Reproduce the entries below character for character, leaving out the pictures.

*MATERIAL FOR THIS TASK*.
>> begin

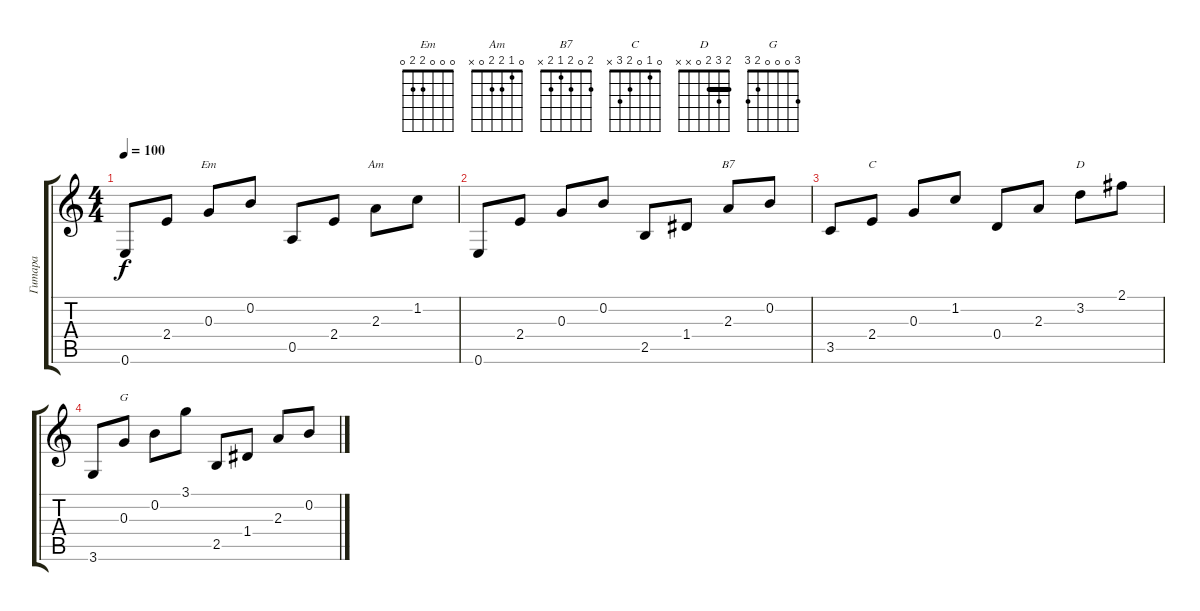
\track ("Гитара" "Гитара") {instrument electricguitarclean}
\staff {score tabs}
\tuning (E4 B3 G3 D3 A2 E2) {hide}
\chord ("Em" 0 0 0 2 2 0)
\chord ("Am" 0 1 2 2 0 x)
\chord ("B7" 2 0 2 1 2 x)
\chord ("C" 0 1 0 2 3 x)
\chord ("D" 2 3 2 0 x x) {barre 2}
\chord ("G" 3 0 0 0 2 3)
\ts (4 4)
\tempo 100
\clef g2
\ks c
0.6.8{dy f} 2.4.8 0.3.8{ch "Em"} 0.2.8 0.5.8 2.4.8 2.3.8{ch "Am"} 1.2.8 |
0.6.8 2.4.8 0.3.8 0.2.8 2.5.8 1.4.8 2.3.8{ch "B7"} 0.2.8 |
3.5.8 2.4.8{ch "C"} 0.3.8 1.2.8 0.4.8 2.3.8 3.2.8{ch "D"} 2.1.8 |
3.6.8 0.3.8{ch "G"} 0.2.8 3.1.8 2.5.8 1.4.8 2.3.8 0.2.8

>> end

*PROBLEM SOLUTION*.
\track ("Гитара" "Гитара") {instrument electricguitarclean}
\staff {score tabs}
\tuning (E4 B3 G3 D3 A2 E2) {hide}
\chord ("Em" 0 0 0 2 2 0)
\chord ("Am" 0 1 2 2 0 x)
\chord ("B7" 2 0 2 1 2 x)
\chord ("C" 0 1 0 2 3 x)
\chord ("D" 2 3 2 0 x x) {barre 2}
\chord ("G" 3 0 0 0 2 3)
\ts (4 4)
\tempo 100
\clef g2
\ks c
0.6.8{dy f} 2.4.8 0.3.8{ch "Em"} 0.2.8 0.5.8 2.4.8 2.3.8{ch "Am"} 1.2.8 |
0.6.8 2.4.8 0.3.8 0.2.8 2.5.8 1.4.8 2.3.8{ch "B7"} 0.2.8 |
3.5.8 2.4.8{ch "C"} 0.3.8 1.2.8 0.4.8 2.3.8 3.2.8{ch "D"} 2.1.8 |
3.6.8 0.3.8{ch "G"} 0.2.8 3.1.8 2.5.8 1.4.8 2.3.8 0.2.8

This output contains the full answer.